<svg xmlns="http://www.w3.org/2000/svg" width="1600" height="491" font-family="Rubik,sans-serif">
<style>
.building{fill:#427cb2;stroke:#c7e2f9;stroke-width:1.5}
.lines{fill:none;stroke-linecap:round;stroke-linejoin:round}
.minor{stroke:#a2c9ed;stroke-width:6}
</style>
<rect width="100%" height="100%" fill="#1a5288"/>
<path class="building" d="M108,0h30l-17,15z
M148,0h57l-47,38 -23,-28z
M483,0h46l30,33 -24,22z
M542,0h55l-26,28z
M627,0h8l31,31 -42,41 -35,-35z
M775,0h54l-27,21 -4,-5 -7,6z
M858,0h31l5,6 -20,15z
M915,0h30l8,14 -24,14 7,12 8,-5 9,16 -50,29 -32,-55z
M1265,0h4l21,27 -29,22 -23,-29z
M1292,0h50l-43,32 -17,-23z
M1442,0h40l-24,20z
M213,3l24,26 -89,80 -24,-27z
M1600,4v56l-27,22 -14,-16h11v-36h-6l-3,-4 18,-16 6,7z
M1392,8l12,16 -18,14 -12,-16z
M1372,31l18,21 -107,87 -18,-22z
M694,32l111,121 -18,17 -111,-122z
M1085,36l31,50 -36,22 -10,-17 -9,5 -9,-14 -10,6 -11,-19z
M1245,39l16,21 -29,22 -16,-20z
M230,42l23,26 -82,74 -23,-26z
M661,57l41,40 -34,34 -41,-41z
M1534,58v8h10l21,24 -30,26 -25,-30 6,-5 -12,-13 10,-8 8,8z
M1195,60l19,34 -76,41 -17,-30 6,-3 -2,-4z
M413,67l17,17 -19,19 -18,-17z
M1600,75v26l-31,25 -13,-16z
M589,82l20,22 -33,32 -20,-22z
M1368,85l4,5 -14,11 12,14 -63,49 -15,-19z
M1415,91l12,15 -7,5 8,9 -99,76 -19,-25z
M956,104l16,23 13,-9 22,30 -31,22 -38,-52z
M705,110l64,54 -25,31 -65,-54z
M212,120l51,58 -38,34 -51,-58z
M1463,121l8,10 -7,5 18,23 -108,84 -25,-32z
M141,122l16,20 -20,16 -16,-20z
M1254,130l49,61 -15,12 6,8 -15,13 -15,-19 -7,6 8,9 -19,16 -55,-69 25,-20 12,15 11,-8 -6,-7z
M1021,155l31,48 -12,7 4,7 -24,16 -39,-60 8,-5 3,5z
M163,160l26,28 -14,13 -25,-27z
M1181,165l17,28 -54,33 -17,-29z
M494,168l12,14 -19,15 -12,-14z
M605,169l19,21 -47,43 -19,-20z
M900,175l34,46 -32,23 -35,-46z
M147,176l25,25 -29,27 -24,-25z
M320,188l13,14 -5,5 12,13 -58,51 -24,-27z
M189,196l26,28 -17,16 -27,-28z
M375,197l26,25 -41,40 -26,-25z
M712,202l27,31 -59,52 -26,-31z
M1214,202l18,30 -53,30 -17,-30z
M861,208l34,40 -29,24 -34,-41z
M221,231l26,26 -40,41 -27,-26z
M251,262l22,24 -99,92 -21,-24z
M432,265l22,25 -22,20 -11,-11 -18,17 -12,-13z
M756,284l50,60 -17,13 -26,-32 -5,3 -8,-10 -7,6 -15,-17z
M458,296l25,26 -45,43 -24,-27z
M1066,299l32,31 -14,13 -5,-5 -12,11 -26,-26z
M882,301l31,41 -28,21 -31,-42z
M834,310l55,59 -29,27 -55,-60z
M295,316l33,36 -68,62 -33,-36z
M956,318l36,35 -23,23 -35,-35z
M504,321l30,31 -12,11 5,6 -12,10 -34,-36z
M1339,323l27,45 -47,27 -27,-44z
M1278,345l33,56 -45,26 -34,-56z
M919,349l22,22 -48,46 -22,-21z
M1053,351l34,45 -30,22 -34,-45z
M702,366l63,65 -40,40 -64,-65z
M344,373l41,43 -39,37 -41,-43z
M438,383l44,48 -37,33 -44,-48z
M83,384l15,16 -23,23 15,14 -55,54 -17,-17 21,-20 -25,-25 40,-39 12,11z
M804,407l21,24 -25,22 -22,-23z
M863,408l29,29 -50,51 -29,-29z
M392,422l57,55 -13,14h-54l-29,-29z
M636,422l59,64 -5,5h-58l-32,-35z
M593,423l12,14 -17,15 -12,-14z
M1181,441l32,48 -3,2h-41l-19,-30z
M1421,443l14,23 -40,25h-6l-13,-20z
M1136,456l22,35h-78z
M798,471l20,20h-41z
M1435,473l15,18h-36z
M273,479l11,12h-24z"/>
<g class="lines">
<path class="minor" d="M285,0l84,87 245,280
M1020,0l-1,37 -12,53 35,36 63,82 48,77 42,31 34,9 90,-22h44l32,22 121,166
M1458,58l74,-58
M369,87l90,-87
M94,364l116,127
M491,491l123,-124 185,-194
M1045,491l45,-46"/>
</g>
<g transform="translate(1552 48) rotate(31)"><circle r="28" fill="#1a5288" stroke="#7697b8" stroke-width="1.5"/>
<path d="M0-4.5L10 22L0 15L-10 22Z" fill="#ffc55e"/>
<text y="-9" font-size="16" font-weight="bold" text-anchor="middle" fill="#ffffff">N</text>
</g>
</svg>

* * *

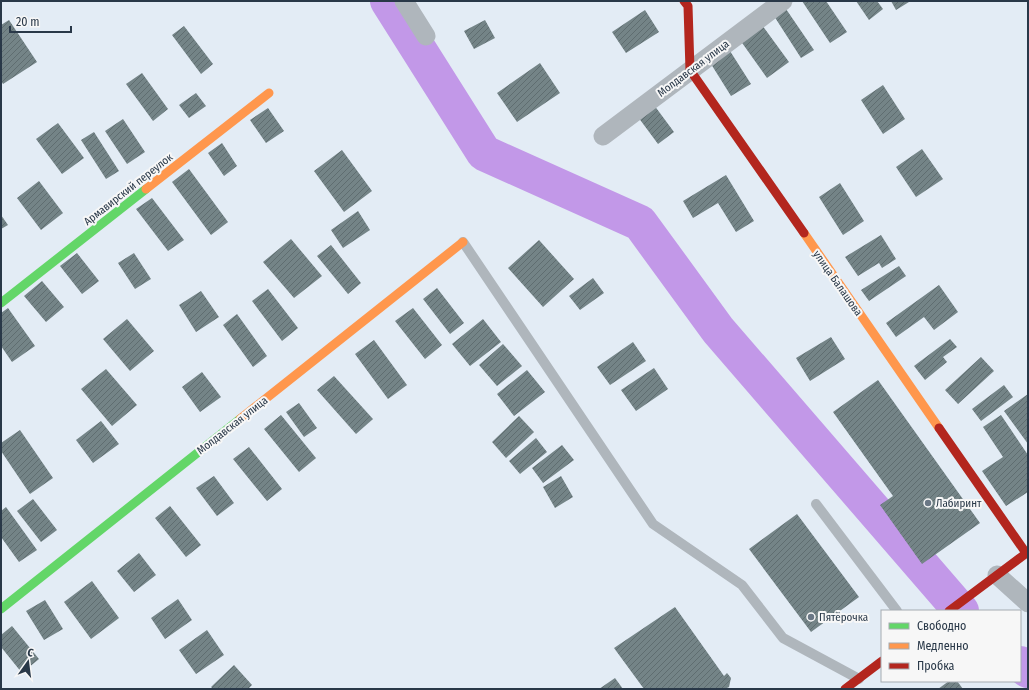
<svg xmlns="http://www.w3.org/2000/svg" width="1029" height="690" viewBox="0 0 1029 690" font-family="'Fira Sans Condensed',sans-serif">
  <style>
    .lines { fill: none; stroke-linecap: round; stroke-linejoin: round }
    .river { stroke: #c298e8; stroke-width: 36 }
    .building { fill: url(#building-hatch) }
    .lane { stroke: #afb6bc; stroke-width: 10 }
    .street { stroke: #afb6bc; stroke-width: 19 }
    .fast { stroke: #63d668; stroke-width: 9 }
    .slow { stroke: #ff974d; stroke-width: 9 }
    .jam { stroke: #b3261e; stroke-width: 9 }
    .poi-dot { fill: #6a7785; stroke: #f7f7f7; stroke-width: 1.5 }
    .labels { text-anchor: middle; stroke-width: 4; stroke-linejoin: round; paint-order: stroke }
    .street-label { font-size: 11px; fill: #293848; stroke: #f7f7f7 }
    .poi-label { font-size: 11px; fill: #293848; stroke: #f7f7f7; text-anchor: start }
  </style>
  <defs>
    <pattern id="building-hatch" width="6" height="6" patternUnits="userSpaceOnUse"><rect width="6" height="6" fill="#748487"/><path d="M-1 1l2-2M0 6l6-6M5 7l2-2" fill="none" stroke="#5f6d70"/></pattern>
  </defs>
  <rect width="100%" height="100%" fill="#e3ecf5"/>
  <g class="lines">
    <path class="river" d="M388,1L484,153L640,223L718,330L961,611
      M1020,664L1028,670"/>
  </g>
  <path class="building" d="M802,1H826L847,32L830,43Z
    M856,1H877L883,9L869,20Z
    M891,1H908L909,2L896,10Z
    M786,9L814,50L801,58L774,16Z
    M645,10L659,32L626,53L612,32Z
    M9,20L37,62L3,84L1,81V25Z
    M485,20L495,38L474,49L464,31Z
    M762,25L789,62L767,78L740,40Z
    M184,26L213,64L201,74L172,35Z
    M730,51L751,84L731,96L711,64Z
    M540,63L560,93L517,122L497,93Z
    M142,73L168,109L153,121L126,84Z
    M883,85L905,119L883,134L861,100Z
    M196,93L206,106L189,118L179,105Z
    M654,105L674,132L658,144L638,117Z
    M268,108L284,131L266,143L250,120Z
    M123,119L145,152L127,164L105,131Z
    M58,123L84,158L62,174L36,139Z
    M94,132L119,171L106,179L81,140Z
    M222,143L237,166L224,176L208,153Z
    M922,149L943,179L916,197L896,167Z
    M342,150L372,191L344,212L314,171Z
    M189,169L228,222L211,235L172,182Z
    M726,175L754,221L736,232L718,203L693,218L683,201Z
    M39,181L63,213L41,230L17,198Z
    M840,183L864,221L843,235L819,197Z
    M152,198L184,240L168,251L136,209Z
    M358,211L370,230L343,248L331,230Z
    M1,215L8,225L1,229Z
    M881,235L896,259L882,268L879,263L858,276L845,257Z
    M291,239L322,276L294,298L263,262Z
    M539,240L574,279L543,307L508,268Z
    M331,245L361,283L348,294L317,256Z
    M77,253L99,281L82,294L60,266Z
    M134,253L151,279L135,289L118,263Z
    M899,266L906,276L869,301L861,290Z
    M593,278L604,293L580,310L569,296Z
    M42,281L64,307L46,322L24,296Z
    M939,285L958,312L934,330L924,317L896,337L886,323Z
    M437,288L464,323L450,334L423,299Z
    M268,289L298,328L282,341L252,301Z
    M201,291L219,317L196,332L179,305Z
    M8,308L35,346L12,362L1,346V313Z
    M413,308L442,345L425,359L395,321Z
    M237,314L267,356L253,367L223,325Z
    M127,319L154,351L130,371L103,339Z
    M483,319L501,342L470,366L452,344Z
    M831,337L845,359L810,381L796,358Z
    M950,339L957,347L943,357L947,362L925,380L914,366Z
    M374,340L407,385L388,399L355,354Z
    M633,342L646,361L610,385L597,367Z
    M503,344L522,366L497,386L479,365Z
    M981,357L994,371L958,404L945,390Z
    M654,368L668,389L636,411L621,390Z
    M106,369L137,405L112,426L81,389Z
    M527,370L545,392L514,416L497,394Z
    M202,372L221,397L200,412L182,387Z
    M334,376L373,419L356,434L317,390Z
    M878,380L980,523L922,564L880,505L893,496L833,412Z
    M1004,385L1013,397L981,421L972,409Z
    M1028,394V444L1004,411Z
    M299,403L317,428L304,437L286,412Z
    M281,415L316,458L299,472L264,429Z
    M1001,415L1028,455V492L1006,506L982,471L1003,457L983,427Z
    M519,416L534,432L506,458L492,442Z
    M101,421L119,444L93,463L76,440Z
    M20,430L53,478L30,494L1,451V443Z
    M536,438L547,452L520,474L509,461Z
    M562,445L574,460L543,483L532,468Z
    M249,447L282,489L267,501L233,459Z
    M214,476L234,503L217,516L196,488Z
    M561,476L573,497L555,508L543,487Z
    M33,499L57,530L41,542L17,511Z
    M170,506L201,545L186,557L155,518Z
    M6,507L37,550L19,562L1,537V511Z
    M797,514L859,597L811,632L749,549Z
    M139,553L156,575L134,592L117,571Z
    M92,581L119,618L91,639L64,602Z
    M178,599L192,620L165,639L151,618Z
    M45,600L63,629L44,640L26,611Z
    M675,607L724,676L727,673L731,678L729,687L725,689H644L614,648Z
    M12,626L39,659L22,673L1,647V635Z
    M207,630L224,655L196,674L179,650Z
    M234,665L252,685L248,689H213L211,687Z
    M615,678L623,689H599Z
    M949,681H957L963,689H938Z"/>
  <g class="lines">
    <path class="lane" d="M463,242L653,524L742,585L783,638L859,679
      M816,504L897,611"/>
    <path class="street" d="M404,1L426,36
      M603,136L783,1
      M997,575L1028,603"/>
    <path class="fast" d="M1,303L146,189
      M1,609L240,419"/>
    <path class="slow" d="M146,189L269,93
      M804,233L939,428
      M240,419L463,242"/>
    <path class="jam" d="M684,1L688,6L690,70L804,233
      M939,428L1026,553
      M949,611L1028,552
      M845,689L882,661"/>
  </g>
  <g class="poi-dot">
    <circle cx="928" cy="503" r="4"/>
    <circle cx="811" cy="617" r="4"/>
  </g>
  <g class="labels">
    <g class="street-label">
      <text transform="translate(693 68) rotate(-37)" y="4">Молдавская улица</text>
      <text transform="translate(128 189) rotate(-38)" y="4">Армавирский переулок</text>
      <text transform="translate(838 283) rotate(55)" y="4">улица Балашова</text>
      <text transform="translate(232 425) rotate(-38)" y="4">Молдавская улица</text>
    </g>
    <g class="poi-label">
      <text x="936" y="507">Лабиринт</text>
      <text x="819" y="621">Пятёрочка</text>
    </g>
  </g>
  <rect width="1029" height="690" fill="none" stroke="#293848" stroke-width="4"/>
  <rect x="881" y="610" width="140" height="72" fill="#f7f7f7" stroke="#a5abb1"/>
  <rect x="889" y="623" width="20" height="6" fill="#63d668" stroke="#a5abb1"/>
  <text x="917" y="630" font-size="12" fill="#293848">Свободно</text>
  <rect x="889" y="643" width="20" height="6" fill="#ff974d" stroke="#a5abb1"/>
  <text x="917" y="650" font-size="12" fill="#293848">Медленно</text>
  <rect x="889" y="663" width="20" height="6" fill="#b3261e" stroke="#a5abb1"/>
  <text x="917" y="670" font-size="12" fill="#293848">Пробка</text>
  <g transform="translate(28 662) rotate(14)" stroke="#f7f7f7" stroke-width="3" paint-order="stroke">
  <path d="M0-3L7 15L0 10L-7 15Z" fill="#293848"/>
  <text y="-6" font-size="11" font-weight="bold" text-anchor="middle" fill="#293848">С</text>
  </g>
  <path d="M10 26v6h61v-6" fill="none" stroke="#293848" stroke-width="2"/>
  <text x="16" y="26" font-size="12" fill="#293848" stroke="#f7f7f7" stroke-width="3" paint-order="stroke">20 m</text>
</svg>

==

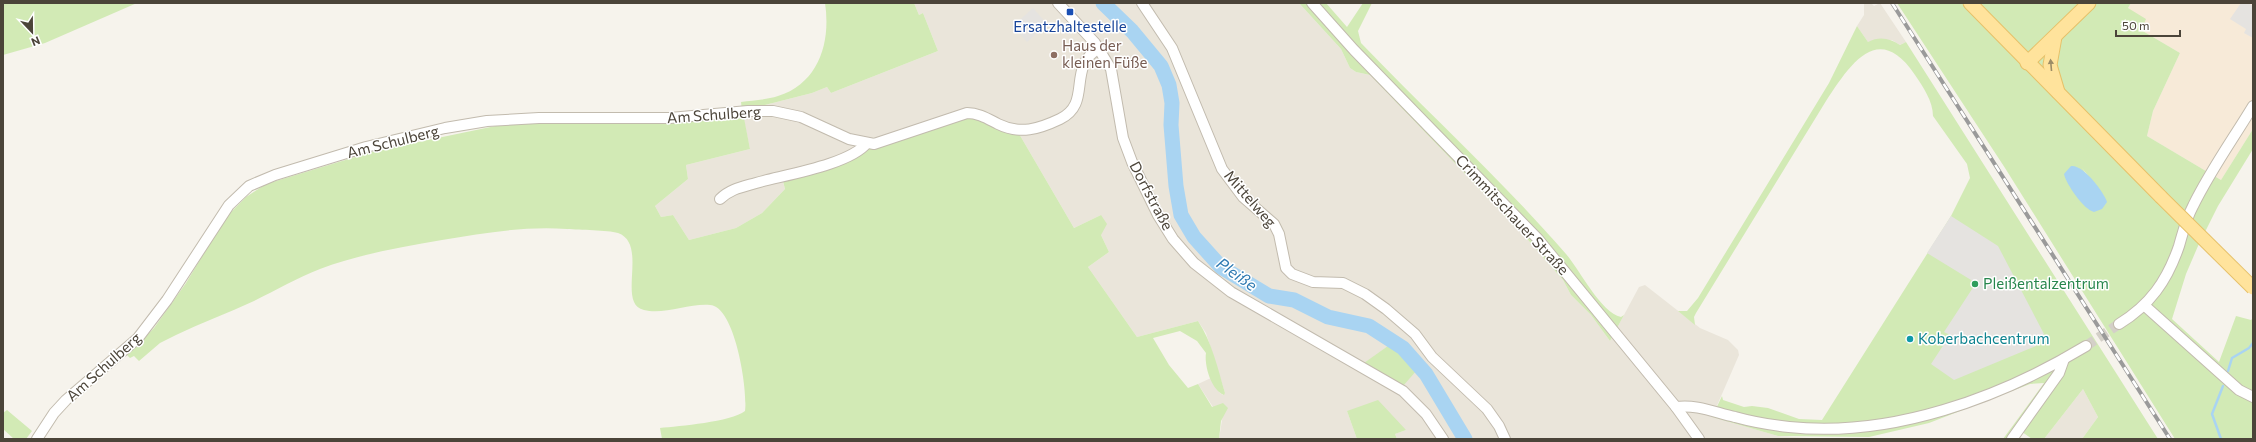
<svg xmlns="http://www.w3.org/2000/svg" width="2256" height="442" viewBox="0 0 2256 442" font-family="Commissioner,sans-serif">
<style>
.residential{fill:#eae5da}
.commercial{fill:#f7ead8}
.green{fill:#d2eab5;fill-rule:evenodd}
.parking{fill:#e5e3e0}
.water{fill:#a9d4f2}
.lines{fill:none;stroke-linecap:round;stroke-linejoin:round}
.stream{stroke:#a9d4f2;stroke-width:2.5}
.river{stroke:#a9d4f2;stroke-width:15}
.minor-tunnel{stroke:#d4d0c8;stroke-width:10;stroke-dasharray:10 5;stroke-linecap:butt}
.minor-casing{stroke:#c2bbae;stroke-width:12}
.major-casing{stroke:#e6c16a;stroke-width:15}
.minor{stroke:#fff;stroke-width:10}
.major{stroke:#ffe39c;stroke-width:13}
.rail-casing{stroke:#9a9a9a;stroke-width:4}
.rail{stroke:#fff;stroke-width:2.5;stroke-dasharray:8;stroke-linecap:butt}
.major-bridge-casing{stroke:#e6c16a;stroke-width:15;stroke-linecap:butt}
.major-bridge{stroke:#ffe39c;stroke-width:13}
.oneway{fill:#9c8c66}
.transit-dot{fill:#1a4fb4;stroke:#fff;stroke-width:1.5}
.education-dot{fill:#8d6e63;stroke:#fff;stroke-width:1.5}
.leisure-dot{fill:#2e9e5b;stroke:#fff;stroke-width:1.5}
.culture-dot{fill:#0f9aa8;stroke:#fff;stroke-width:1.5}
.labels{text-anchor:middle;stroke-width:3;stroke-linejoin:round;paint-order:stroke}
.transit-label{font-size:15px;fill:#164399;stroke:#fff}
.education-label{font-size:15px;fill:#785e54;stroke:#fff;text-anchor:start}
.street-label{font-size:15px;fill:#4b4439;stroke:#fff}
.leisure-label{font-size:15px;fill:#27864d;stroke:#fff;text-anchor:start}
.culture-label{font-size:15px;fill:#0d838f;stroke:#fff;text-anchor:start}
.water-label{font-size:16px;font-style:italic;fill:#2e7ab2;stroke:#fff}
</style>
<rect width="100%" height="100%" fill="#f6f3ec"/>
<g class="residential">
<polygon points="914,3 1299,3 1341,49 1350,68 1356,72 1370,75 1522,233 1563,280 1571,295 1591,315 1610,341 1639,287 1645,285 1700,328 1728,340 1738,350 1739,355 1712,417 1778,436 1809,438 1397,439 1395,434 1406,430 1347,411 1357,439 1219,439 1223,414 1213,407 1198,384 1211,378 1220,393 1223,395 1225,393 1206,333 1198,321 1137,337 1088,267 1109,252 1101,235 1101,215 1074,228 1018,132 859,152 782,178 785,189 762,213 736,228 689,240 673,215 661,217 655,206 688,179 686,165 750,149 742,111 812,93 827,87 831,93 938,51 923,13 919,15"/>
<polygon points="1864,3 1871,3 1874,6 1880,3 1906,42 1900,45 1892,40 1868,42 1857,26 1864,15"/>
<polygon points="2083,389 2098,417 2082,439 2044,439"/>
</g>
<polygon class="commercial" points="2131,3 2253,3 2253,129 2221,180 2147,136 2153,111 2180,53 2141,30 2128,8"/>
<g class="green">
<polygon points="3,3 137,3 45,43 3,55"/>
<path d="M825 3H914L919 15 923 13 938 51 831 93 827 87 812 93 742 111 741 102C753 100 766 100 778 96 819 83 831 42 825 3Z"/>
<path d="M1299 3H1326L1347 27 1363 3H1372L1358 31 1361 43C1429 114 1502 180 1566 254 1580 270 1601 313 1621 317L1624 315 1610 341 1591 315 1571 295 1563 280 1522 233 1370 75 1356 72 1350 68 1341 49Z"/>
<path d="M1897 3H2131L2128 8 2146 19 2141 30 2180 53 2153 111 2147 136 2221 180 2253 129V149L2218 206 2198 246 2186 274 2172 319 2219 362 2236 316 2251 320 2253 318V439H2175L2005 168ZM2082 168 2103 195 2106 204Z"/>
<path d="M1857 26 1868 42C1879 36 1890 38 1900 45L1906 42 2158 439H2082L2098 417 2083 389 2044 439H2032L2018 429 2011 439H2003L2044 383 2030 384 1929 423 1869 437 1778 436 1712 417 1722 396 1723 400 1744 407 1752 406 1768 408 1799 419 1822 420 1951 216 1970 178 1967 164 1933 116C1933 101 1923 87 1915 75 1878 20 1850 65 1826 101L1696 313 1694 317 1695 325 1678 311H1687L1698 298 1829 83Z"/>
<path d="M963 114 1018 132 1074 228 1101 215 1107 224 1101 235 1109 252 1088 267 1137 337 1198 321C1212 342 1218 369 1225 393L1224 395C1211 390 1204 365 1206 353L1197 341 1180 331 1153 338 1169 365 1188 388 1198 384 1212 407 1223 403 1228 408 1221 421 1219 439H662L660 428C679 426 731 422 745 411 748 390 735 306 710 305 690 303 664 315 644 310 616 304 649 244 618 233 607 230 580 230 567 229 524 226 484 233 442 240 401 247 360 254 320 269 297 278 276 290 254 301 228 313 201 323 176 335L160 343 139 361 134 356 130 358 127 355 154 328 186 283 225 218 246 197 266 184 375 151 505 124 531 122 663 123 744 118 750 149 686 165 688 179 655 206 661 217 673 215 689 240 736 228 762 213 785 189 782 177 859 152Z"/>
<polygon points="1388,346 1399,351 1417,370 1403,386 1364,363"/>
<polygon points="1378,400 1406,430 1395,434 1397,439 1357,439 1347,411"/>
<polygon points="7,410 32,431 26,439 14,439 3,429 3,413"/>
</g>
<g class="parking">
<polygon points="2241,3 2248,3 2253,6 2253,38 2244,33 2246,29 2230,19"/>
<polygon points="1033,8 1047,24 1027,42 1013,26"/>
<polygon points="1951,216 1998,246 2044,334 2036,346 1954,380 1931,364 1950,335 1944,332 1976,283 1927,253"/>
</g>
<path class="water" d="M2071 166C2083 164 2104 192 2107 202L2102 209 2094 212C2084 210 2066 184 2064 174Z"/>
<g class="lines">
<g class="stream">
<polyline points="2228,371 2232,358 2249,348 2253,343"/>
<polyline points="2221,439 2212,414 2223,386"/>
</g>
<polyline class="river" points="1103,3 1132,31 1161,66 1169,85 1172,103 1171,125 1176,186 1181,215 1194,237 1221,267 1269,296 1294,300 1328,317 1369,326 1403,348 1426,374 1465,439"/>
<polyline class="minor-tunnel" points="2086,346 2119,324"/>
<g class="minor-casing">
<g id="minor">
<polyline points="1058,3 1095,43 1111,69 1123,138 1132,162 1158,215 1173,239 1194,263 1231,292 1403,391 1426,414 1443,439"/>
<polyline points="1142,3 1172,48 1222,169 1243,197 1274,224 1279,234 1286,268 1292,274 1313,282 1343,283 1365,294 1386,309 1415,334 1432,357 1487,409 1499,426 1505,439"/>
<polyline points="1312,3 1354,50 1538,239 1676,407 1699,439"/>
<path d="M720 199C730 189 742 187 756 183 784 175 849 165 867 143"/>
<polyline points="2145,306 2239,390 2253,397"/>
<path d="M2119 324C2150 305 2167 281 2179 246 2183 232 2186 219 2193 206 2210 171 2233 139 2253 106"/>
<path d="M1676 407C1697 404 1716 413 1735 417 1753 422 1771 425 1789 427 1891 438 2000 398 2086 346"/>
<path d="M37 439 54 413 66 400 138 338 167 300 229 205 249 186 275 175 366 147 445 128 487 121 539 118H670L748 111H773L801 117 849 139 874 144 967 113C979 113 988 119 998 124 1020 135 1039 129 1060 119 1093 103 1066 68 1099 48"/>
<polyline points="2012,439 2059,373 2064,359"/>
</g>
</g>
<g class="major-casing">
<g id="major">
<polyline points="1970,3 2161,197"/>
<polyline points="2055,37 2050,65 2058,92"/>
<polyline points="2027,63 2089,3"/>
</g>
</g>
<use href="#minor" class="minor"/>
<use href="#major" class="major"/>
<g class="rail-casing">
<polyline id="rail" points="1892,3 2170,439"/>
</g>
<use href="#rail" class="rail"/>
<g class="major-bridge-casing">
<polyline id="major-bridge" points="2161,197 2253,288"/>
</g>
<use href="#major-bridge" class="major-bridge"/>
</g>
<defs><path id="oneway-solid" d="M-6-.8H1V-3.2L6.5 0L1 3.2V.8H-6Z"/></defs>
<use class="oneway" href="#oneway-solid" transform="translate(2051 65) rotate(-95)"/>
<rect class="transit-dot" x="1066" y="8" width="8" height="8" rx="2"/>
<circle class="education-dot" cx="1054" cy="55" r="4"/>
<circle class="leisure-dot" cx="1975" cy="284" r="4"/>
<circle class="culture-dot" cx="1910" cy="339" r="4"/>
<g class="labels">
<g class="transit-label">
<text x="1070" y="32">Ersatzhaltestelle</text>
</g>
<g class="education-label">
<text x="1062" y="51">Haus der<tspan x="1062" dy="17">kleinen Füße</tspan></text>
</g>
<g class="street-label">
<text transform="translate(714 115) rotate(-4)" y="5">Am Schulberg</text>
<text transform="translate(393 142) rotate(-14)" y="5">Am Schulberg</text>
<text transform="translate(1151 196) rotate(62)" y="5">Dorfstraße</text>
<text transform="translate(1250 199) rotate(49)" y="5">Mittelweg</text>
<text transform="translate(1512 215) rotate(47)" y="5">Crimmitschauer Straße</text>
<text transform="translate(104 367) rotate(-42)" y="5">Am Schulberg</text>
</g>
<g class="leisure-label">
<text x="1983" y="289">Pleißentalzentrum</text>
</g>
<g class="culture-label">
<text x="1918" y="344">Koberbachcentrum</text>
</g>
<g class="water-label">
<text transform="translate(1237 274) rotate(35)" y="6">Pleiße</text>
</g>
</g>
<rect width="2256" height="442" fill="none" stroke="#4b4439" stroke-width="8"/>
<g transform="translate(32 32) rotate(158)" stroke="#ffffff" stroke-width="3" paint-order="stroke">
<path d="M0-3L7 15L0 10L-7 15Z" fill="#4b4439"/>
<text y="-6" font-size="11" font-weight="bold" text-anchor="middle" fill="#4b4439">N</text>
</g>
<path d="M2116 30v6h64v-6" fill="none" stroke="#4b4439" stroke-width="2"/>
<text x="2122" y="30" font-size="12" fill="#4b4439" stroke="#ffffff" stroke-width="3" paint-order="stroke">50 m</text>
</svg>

» ASSIGNED TASK:
When you reach the line in the material above that holds "#afb6bc; stroke-width: 19", begin reproducing lines exactly, and stop after the line that holds "M856,1H877L883,9L869,20Z".

» SOLUTION TO THE PROBLEM:
    .street { stroke: #afb6bc; stroke-width: 19 }
    .fast { stroke: #63d668; stroke-width: 9 }
    .slow { stroke: #ff974d; stroke-width: 9 }
    .jam { stroke: #b3261e; stroke-width: 9 }
    .poi-dot { fill: #6a7785; stroke: #f7f7f7; stroke-width: 1.5 }
    .labels { text-anchor: middle; stroke-width: 4; stroke-linejoin: round; paint-order: stroke }
    .street-label { font-size: 11px; fill: #293848; stroke: #f7f7f7 }
    .poi-label { font-size: 11px; fill: #293848; stroke: #f7f7f7; text-anchor: start }
  </style>
  <defs>
    <pattern id="building-hatch" width="6" height="6" patternUnits="userSpaceOnUse"><rect width="6" height="6" fill="#748487"/><path d="M-1 1l2-2M0 6l6-6M5 7l2-2" fill="none" stroke="#5f6d70"/></pattern>
  </defs>
  <rect width="100%" height="100%" fill="#e3ecf5"/>
  <g class="lines">
    <path class="river" d="M388,1L484,153L640,223L718,330L961,611
      M1020,664L1028,670"/>
  </g>
  <path class="building" d="M802,1H826L847,32L830,43Z
    M856,1H877L883,9L869,20Z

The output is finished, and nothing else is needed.